The thing about living out here is the roads can stay slick for days. I learned quickly not to assume we could just run to the store if we ran out of milk or bread. Now I keep powdered milk in the pantry and I freeze extra loaves. It does not taste the same as fresh, but it keeps us from feeling trapped.

I also keep extra batteries for the kids’ headlamps. Sounds funny, but when the power flickers, those little lamps make it possible for them to keep playing or reading without missing a beat. Charlotte likes to put hers on and crawl under a blanket like she is exploring a cave. Luke just wears his around like a miner while he builds Lego towers.

Snow days are cozy if you are prepared. If you are not, they can feel long and stressful. My Missouri roots taught me to be ready for ice storms, and it turns out those same habits keep us steady out here too. It is not glamorous, but it is the kind of preparedness that makes a cold, snowy day feel less like a problem and more like a memory in the making.

Weekly Prepper Challenge: Build a 72 Hour Food Kit Without Using Your Stove

This week I want you to put together a three day food kit for yourself and your family, but here is the catch, none of it should require cooking on your stove. The idea is to practice for a scenario where the power is out, the gas line is shut off, or you are simply stuck in one room with nothing but a lantern and a blanket.

Start with breakfast. Instant oatmeal packets work great if you have a way to heat a little water, but if you want to skip heat altogether, grab granola, dried fruit, or shelf stable cartons of milk. Toss in some peanut butter for protein.

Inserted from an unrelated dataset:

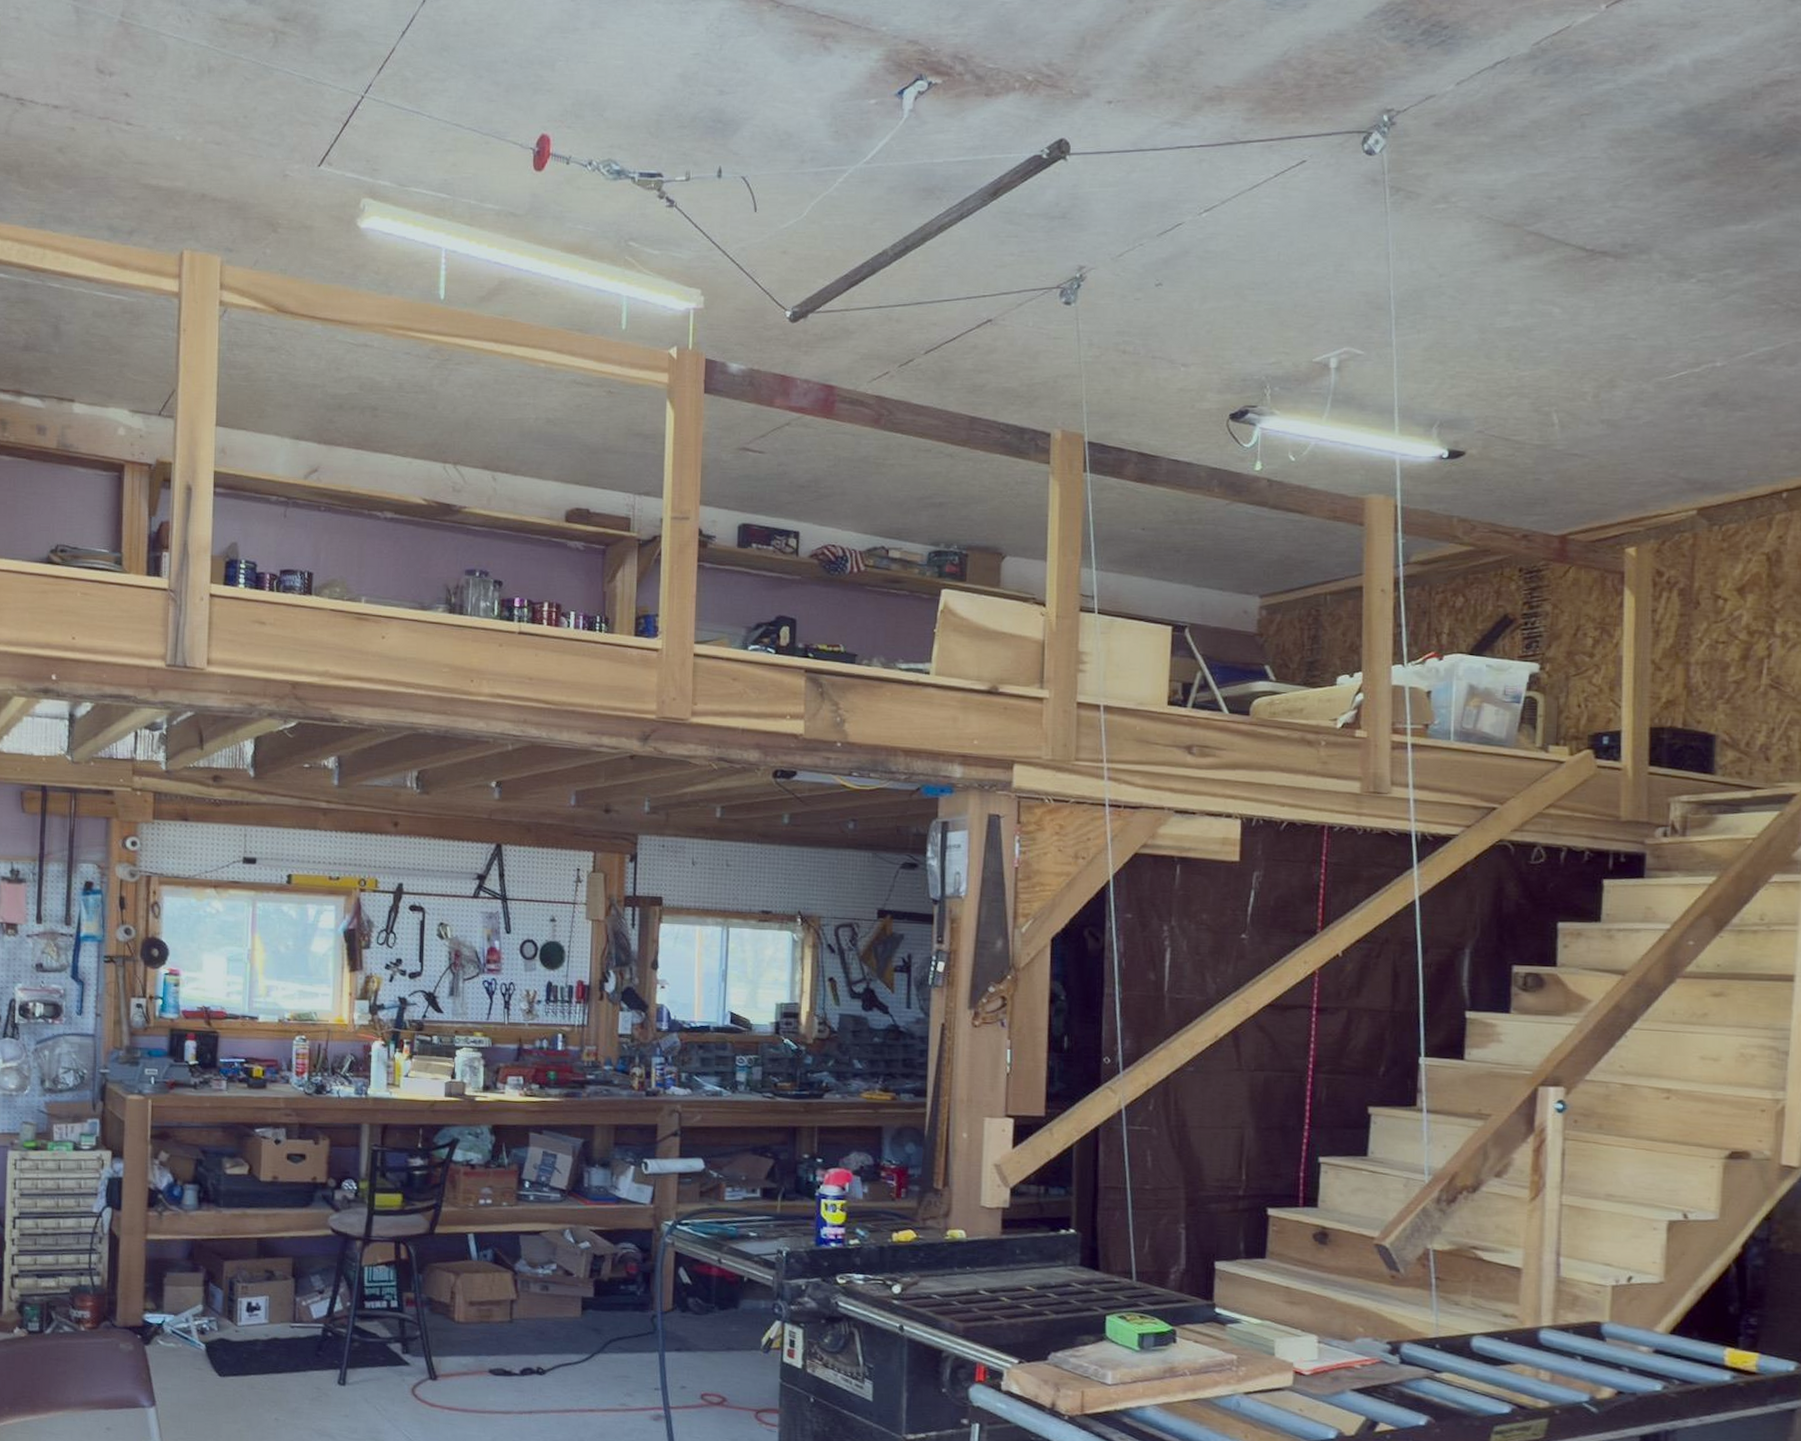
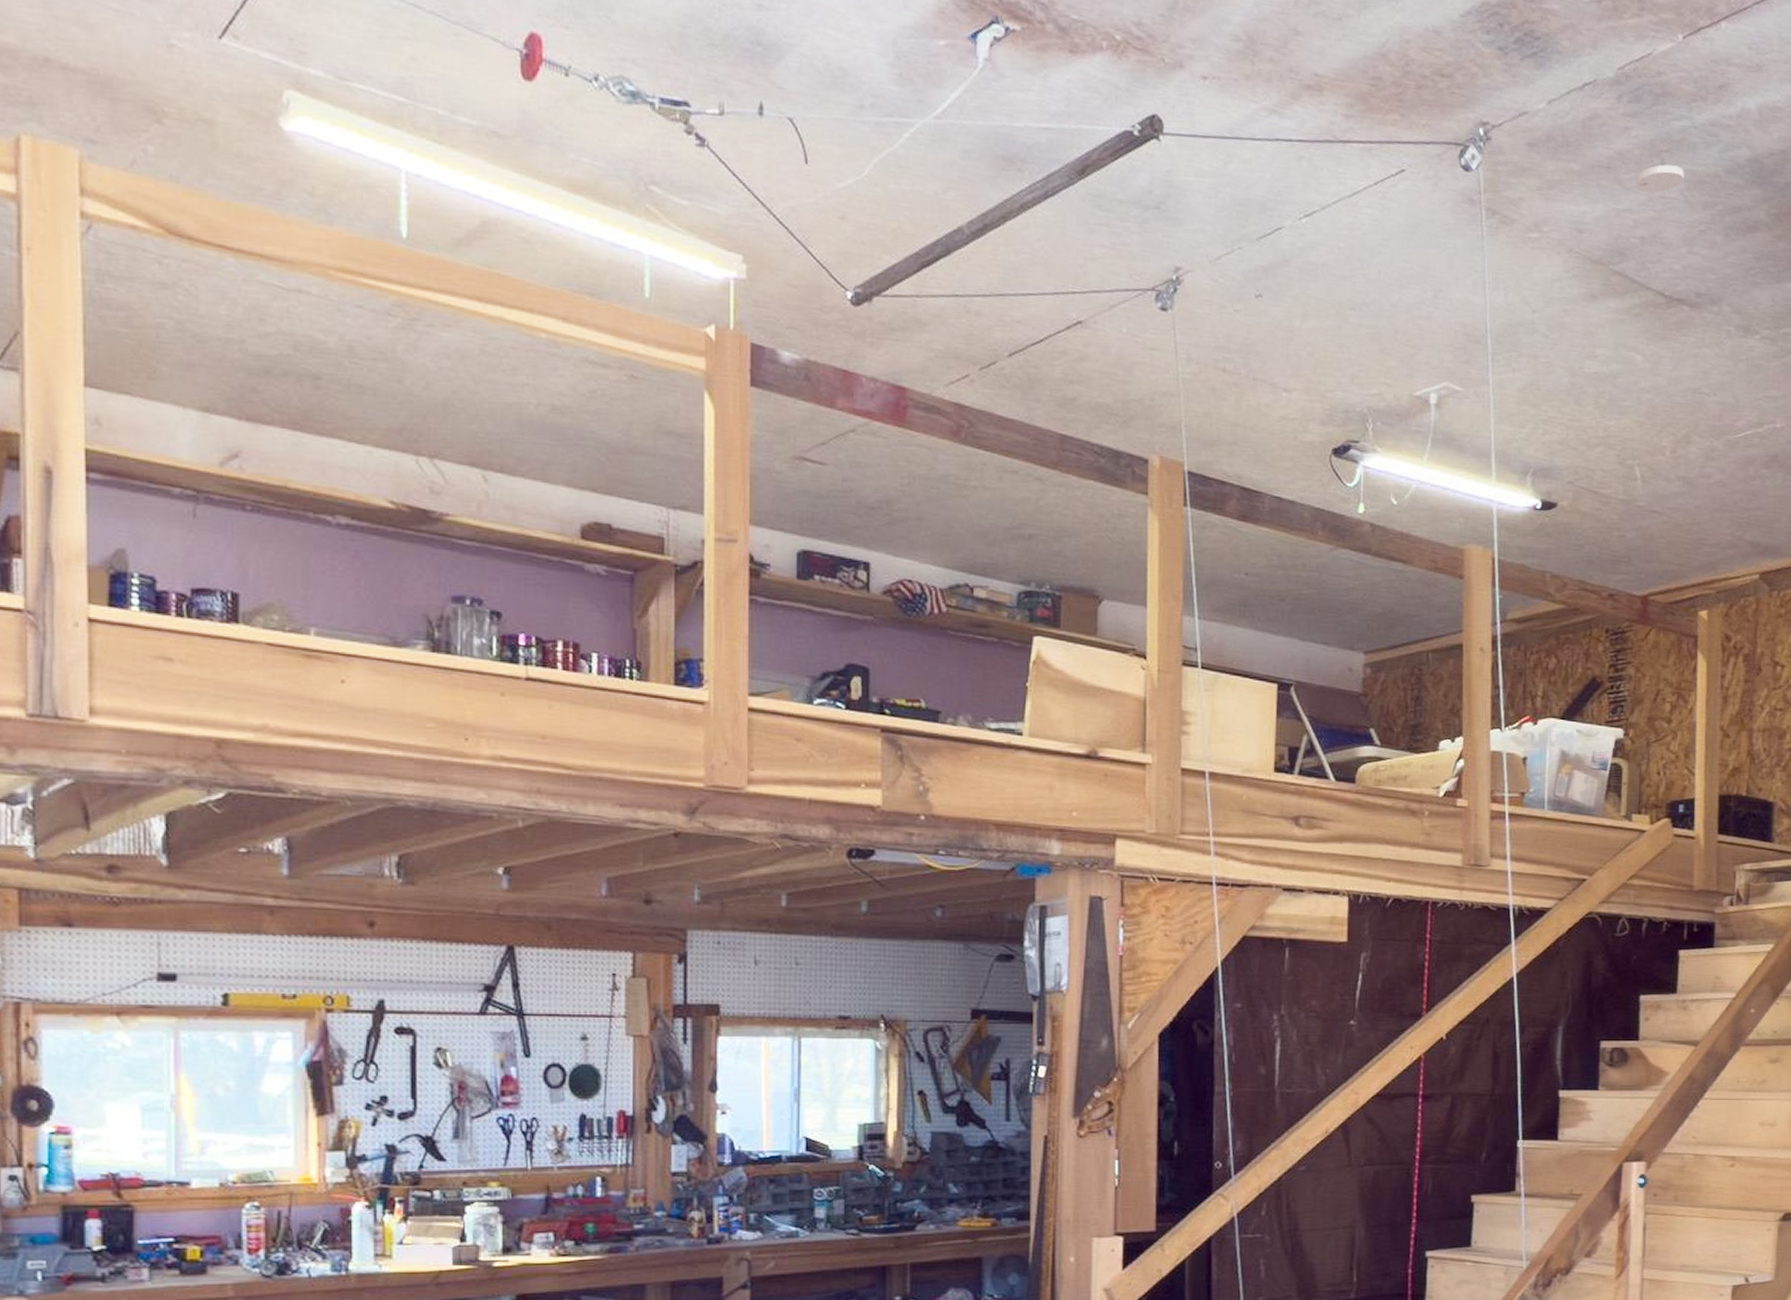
smoke detector: none [1552,127,1608,155] -> present [1635,164,1684,193]

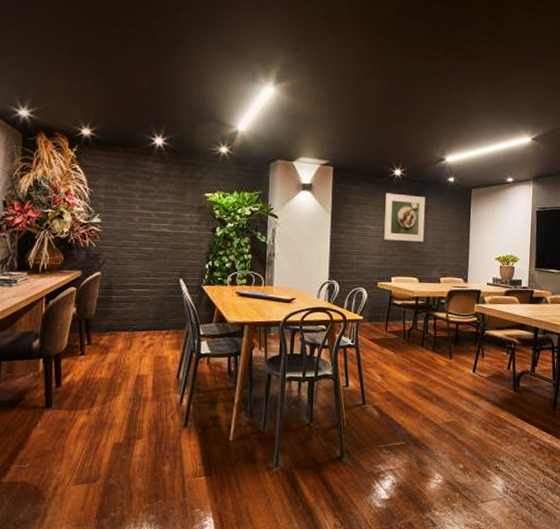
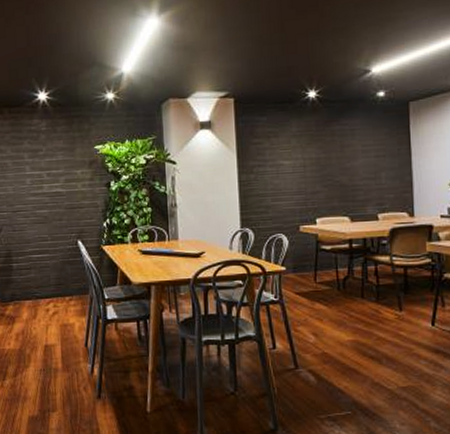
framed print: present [384,193,425,243] -> none [300,119,352,176]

For lunch, think shelf stable. Cans of chicken, tuna, or even Spam paired with crackers or tortillas will keep you full. Darlene swears by those little single serve tuna pouches because you can eat them straight and not dirty a dish. I also like shelf stable cheese sticks. They are not gourmet but they keep fine for months and add a little comfort.

Dinner is where you get creative. Canned chili, beef stew, ravioli, or even hearty soups can be eaten cold if you have to, though they taste better if you warm them over a camp stove or even a candle heater. Add a few vacuum sealed rice pouches that are already cooked and you have something filling.

Do not forget snacks. Trail mix, jerky, hard candy, and protein bars keep morale high. Kids especially need something that feels like a treat when the lights are out. I always slip in a bag of butterscotch drops for Darlene, because she will pull one out and act like nothing is wrong even if the storm outside is howling.

Pack all of it in a plastic bin or backpack, label it clearly, and stick it somewhere easy to grab. Rotate it out once or twice a year. I make a note on my calendar so I do not forget.

Your challenge is simple. By the end of this week, build that 72 hour kit without using the stove or oven. Lay it out on the table and look at it. Could you and your family really eat it for three days straight without getting cranky? If not, adjust it until you could. That is how you learn what works and what does not.